Entries taken from a collection:

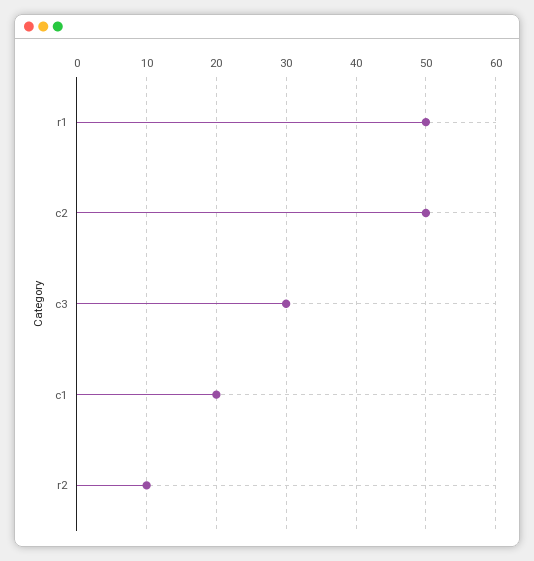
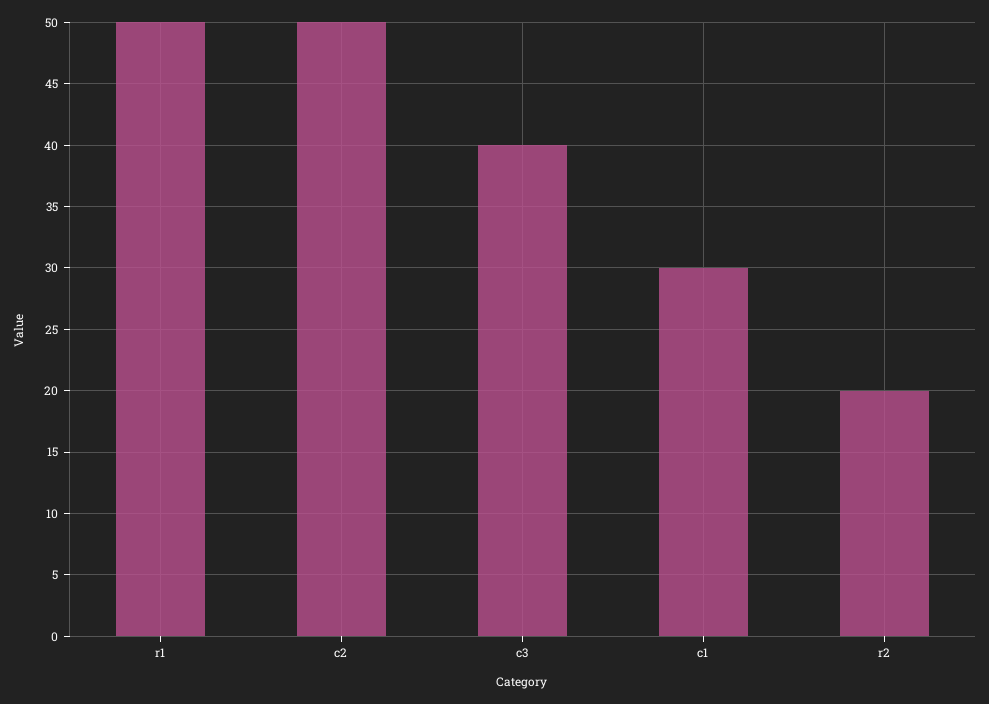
c3: 30 -> 40
c1: 20 -> 30
r2: 10 -> 20

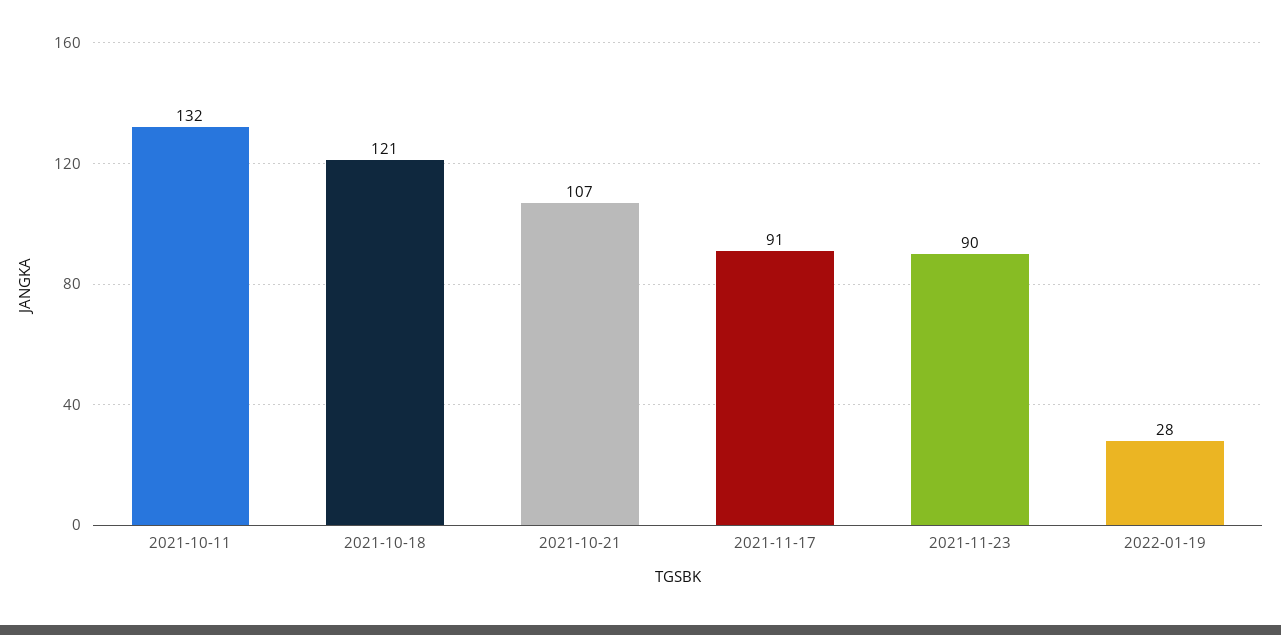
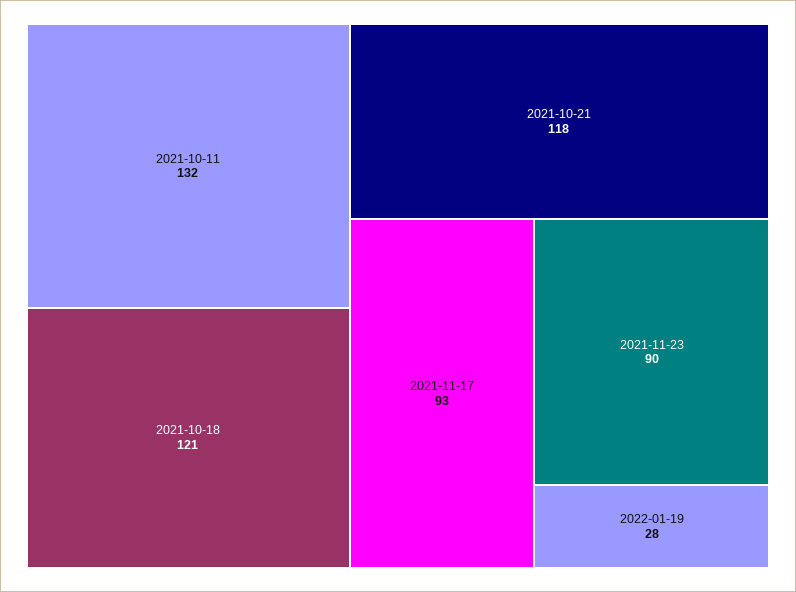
2021-10-21: 107 -> 118
2021-11-17: 91 -> 93

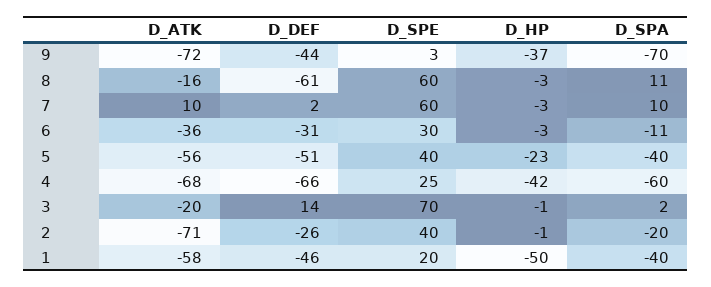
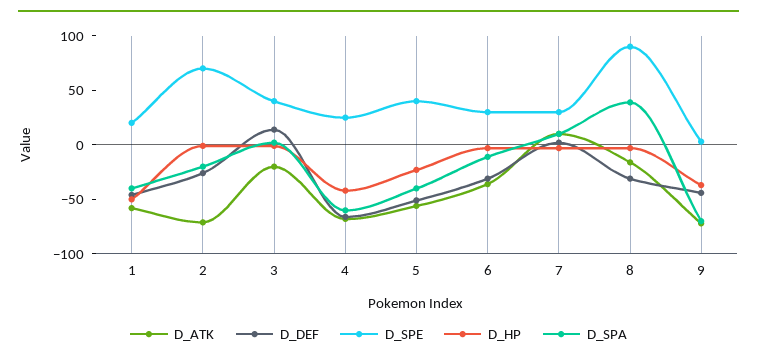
D_DEF, 8: -61 -> -30
D_SPE, 8: 60 -> 90
D_SPA, 8: 11 -> 40
D_SPE, 7: 60 -> 30
D_SPE, 3: 70 -> 40
D_SPE, 2: 40 -> 70

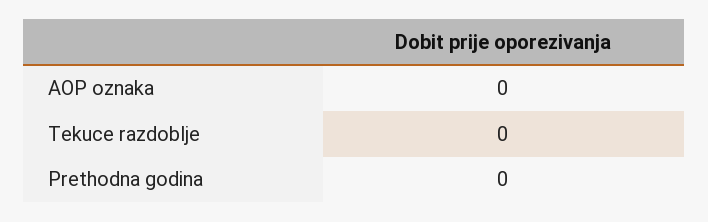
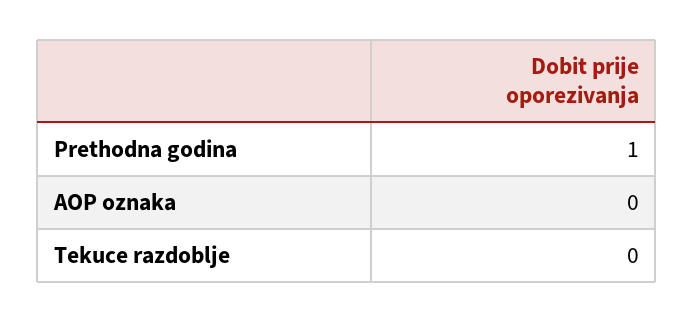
Prethodna godina: 0 -> 1

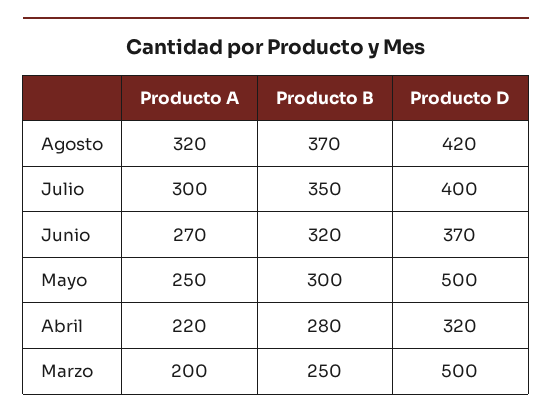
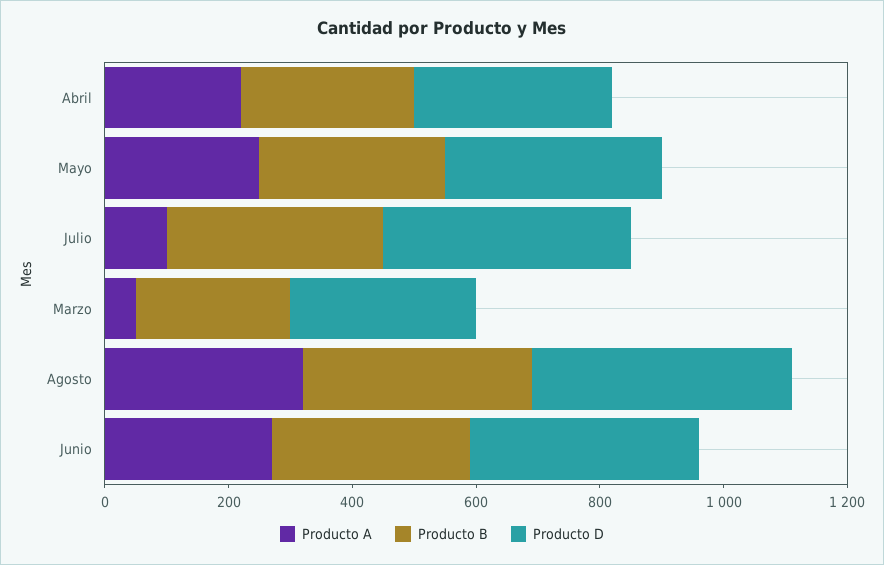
Producto A, Julio: 300 -> 100
Producto D, Mayo: 500 -> 350
Producto A, Marzo: 200 -> 50
Producto D, Marzo: 500 -> 300

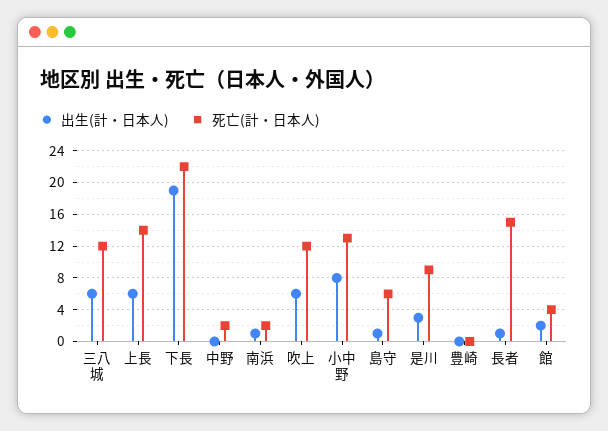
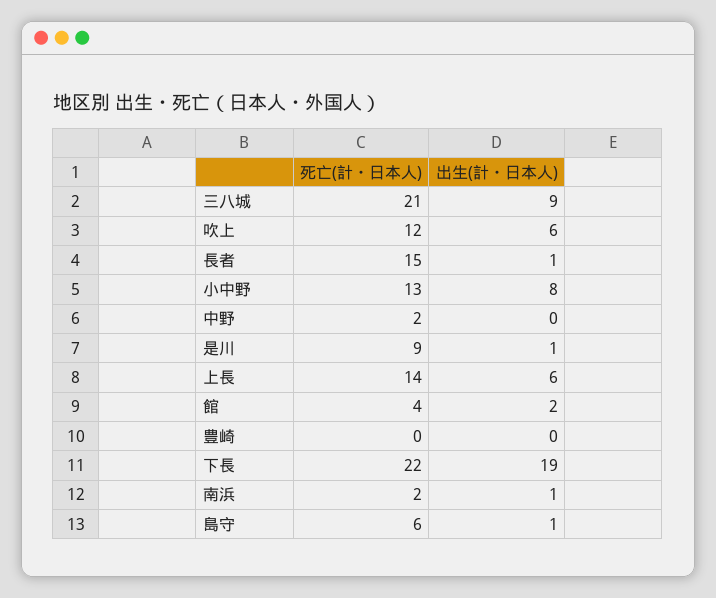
出生(計・日本人), 三八城: 6 -> 9
死亡(計・日本人), 三八城: 12 -> 21
出生(計・日本人), 是川: 3 -> 1

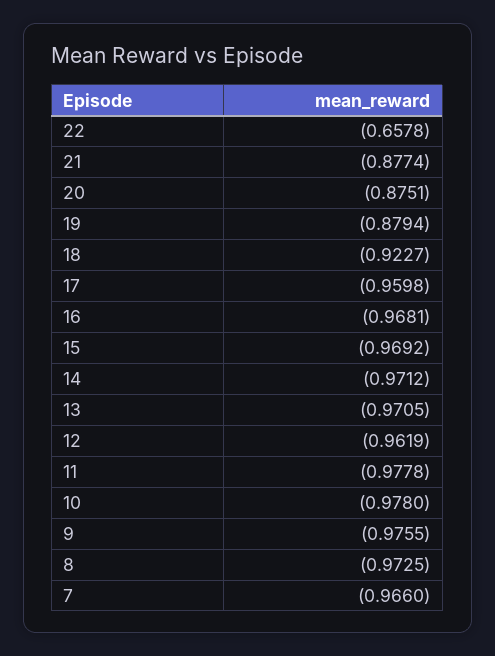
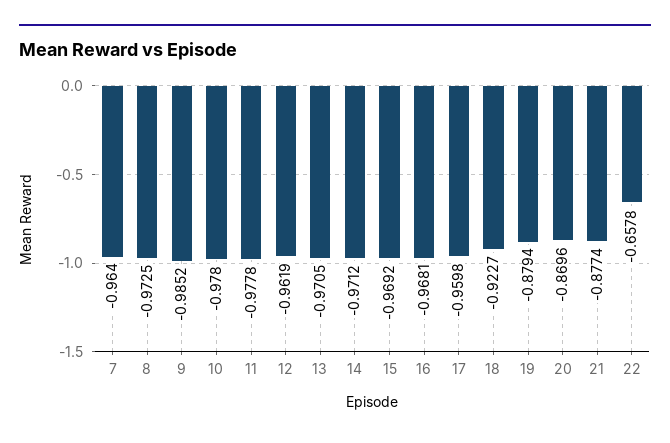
20: -0.8751 -> -0.8696
9: -0.9755 -> -0.9852
7: -0.966 -> -0.964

Aim of the task: Please give every line above again word for word, apart from the pictures.

Expected answer:
c3: 30 -> 40
c1: 20 -> 30
r2: 10 -> 20

2021-10-21: 107 -> 118
2021-11-17: 91 -> 93

D_DEF, 8: -61 -> -30
D_SPE, 8: 60 -> 90
D_SPA, 8: 11 -> 40
D_SPE, 7: 60 -> 30
D_SPE, 3: 70 -> 40
D_SPE, 2: 40 -> 70

Prethodna godina: 0 -> 1

Producto A, Julio: 300 -> 100
Producto D, Mayo: 500 -> 350
Producto A, Marzo: 200 -> 50
Producto D, Marzo: 500 -> 300

出生(計・日本人), 三八城: 6 -> 9
死亡(計・日本人), 三八城: 12 -> 21
出生(計・日本人), 是川: 3 -> 1

20: -0.8751 -> -0.8696
9: -0.9755 -> -0.9852
7: -0.966 -> -0.964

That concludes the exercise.